Pharmacist Issued Warning After Dispensing Error Leads to Patient’s Accidental Overdose Death
Date of Decision: September 13, 2023
Registrant's Role: Pharmacist
Allegations:
- While working as a locum pharmacist and Responsible Pharmacist at Crompton Pharmacy, Chelmsford, the pharmacist:
- Dispensed 56 tablets of 120mg Oxycodone Hydrochloride instead of the prescribed 56 tablets of 20mg Oxycodone Hydrochloride.
- Supplied the incorrect medication to Patient A, who later suffered an accidental overdose and died.

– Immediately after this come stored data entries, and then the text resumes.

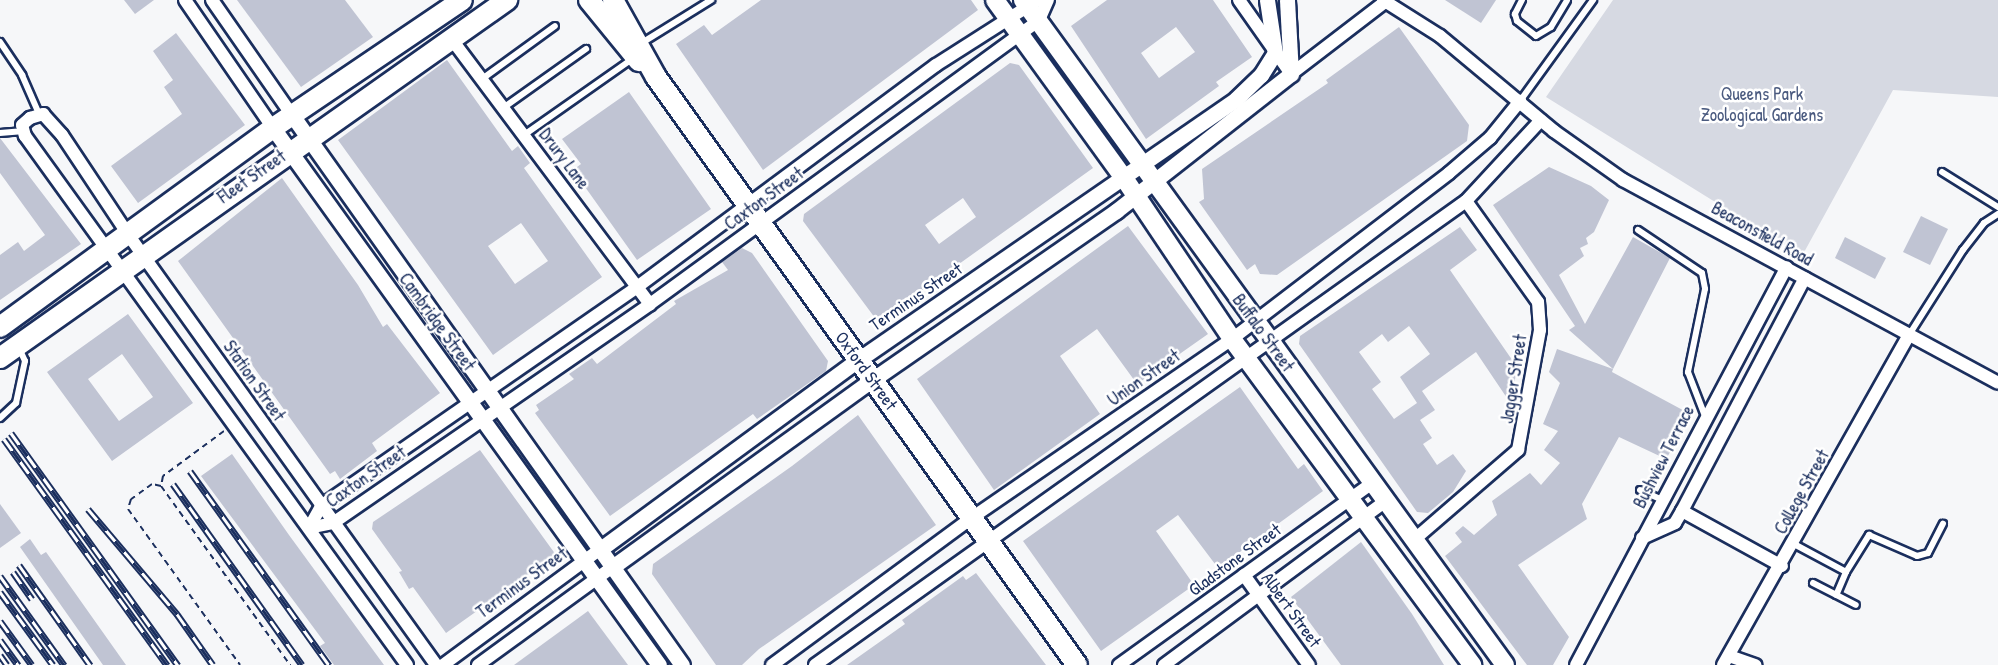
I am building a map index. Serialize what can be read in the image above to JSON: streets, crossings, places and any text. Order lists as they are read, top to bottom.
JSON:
{
  "streets": {
    "main road": ["Fleet Street", "Buffalo Street", "Oxford Street"],
    "street": [
      "Drury Lane",
      "Caxton Street",
      "Beaconsfield Road",
      "Terminus Street",
      "Cambridge Street",
      "Union Street",
      "Jagger Street",
      "Station Street",
      "Bushview Terrace",
      "College Street",
      "Gladstone Street",
      "Albert Street"
    ]
  },
  "crossings": [
    ["Drury Lane", "Fleet Street"],
    ["Drury Lane", "Caxton Street"],
    ["Fleet Street", "Cambridge Street"],
    ["Fleet Street", "Station Street"],
    ["Caxton Street", "Cambridge Street"],
    ["Caxton Street", "Buffalo Street"],
    ["Caxton Street", "Oxford Street"],
    ["Caxton Street", "Station Street"],
    ["Beaconsfield Road", "Union Street"],
    ["Beaconsfield Road", "Bushview Terrace"],
    ["Beaconsfield Road", "College Street"],
    ["Terminus Street", "Cambridge Street"],
    ["Terminus Street", "Buffalo Street"],
    ["Terminus Street", "Oxford Street"],
    ["Buffalo Street", "Union Street"],
    ["Buffalo Street", "Jagger Street"],
    ["Buffalo Street", "Gladstone Street"],
    ["Oxford Street", "Union Street"],
    ["Gladstone Street", "Albert Street"]
  ],
  "parks": ["Queens Park Zoological Gardens"]
}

- Failed to carry out proper checks despite being questioned by a colleague about the medication.
- Did not recognise the need for a second checker when dispensing a controlled drug.
- Attributed the error to fatigue, stress, and working excessive hours in an understaffed pharmacy.

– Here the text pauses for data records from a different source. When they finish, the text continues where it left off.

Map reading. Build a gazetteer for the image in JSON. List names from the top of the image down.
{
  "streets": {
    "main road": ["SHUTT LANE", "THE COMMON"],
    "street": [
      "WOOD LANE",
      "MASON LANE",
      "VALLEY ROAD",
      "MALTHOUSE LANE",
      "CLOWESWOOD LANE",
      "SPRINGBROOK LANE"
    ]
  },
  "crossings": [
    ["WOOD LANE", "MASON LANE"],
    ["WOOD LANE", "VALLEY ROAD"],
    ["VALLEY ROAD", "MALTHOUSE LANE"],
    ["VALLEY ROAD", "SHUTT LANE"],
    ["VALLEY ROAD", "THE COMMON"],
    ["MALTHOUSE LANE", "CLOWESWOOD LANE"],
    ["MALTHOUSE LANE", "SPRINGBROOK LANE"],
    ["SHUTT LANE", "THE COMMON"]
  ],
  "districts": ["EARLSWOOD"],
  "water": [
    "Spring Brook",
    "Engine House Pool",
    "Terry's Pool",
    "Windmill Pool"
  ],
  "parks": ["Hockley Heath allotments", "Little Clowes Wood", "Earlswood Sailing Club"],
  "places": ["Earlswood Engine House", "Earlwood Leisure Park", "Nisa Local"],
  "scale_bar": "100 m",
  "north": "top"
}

Outcome: Issued a formal warning
GPhC Standards Breached:
- Standard 1 – Provide Person-Centred Care
- Standard 3 – Communicate Effectively
- Standard 5 – Use Professional Judgment
Case Summary
The General Pharmaceutical Council (GPhC) Fitness to Practise Committee investigated a pharmacist after a dispensing error led to a patient’s accidental overdose and death.